# Stats tracking sites - when do they update?



## twilyth (Aug 20, 2010)

I don't normally follow my stats very closely, but recently I've been checking, especially on free-dc, and it would be helpful to know how many time per day and exactly when it it is that the various sites do their updates.

Also, were does the data for the updates come from?  If they update more than twice per day, do they have access to data before it appears on the WCG web site, just like I can see my results status before my overall stats are updated?

Thanks.


----------



## twilyth (Aug 21, 2010)

bump


----------



## Solaris17 (Aug 21, 2010)

tracking sites update at their own intervals you need to go to the sites to find out the specific intervals of that site. dont bump in 2 hour intervals. Their are threads availible usually in the form of a sticky in the F@H and WCG forums with a list of trackers.


----------



## twilyth (Aug 21, 2010)

can you point me to one that would have that information?


----------



## Solaris17 (Aug 21, 2010)

twilyth said:


> can you point me to one that would have that information?
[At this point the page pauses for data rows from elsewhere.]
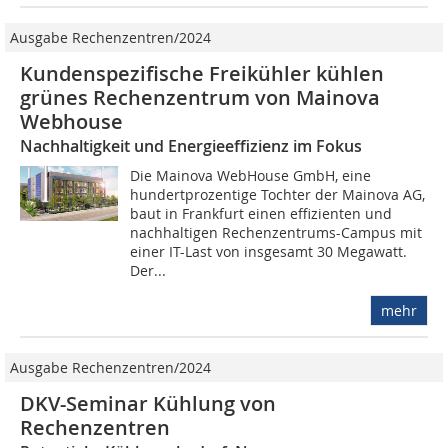
Ausgabe Rechenzentren/2024
Kundenspezifische Freikühler kühlen
grünes Rechenzentrum von Mainova
Webhouse
Nachhaltigkeit und Energieeffizienz im Fokus
Die Mainova WebHouse GmbH, eine
hundertprozentige Tochter der Mainova AG,
baut in Frankfurt einen effizienten und
nachhaltigen Rechenzentrums-Campus mit
einer IT-Last von insgesamt 30 Megawatt.
Der...
mehr
Ausgabe Rechenzentren/2024
DKV-Seminar Kühlung von
Rechenzentren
sure page one sticky #4 down i believe

http://forums.techpowerup.com/showthread.php?t=106593


----------



## twilyth (Aug 21, 2010)

Thanks but that doesn't say when the updates run.  I think that would be useful information.  I'm at free-dc and I can't find anything on it.  So either they run when they get around to it or they have a schedule but don't publish it - which I would find hard to believe.  I guess I'll start emailing them and the other sites.  I'll post what I find in the last sticky since it's the only one with an appropriate name that tells people what they will find inside.  The name of ION's sticky needs to be more descriptive.


----------



## Solaris17 (Aug 21, 2010)

or you could ask TPU's captain if he knows.


----------



## mjkmike (Aug 21, 2010)

I don't think there is a set time.  Free DC seems to only update three time's a day and with the weekend server work that changes.  Daily points don't matter much do they?


----------



## twilyth (Aug 21, 2010)

mjkmike said:


> I don't think there is a set time.  Free DC seems to only update three time's a day and with the weekend server work that changes.  Daily points don't matter much do they?



I have my reasons for looking into this and I don't feel like explaining at the moment.

free-dc is pissing me off.  I registered there years ago but they have no option to get your password reset and no email address that I can find.  Guess it's off to whois and see who their admin is.


----------



## mjkmike (Aug 21, 2010)

No explaining needed.   I just gave you my view on the subject.


----------



## twilyth (Aug 23, 2010)

Bok at Free-dc was kind enough to reply to my email.  WCG post updated XML data about every 6 hours.  Free-dc grabs the data as soon as it is posted and generates the new stats.

For eastern standard time, that seems to be 10am, 4pm, 10pm, 4am

edit:  those are probably the start times btw.  The results don't actually get posted on free-dc until sometime later - probably 20-40 minutes roughly.


----------